Investors also need a reality check. Timing the bottom of the market is almost impossible. Perfection cannot be achieved.
One more thing. In our view, investors should only buy stocks with the intention of holding them for at least five years. That enables them to recover from short-term shocks and allows earnings and share prices to consolidate. Markets are always volatile, however history shows that they recover when the outlook is clear.
Is Barratt Redrow profitable?
The big question is which stocks to buy. FTSE 100– it’s on the list EasyJet, Persimmon, Diageoagain Hikma Pharmaceuticals all are down more than 20% in the past month. A house builder Barratt Redrow (LSE: BTRW) is down 27%.

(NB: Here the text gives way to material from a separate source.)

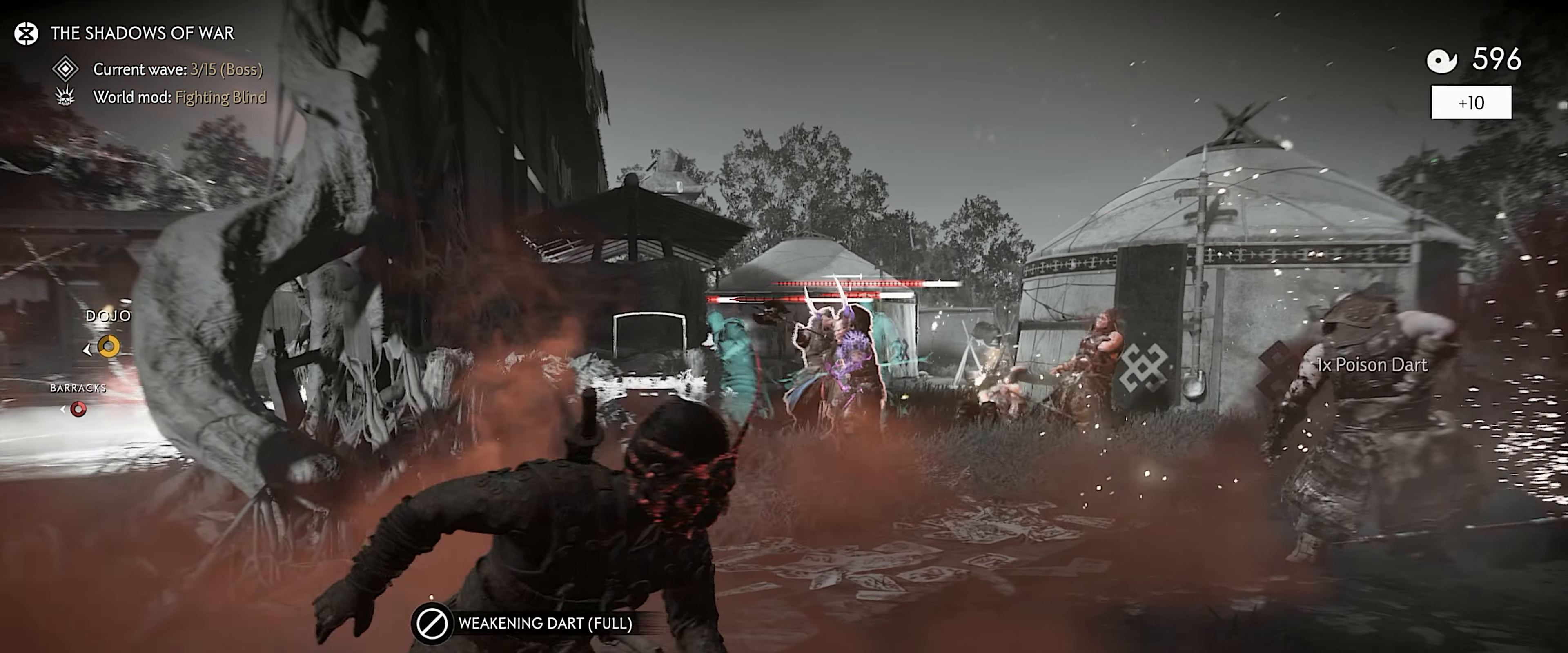
{"buttons": [], "left_stick": "up", "right_stick": "center", "events": [[100, "left_stick", "up"], [300, "R1", "down"], [333, "SQUARE", "down"], [450, "SQUARE", "up"], [467, "R1", "up"]]}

The war didn’t help sentiment, but the construction industry was already struggling. Housebuilders have endured years of headwinds, including Brexit, the pandemic, rising inflation and mortgage rates, and the scrapping of the Help to Buy scheme. Investors were hoping that it will be free this year, as inflation is expected. Recent geopolitical upheavals have cast doubt on that.
Ironically, that’s also what makes Barratt Redrow so interesting. Shares now trade at a tentative price-to-earnings ratio of about 11, while the yield has risen to more than 6%.
It’s not an accident. If oil prices remain high, the UK economy could go into recession. Mortgage rates are already rising, adding to consumer caution. Liquidity in the market can help spread the risk, and I think this should be considered. Much more FTSE 100 stocks look tempting but, as always, buying with a long-term perspective is a good idea.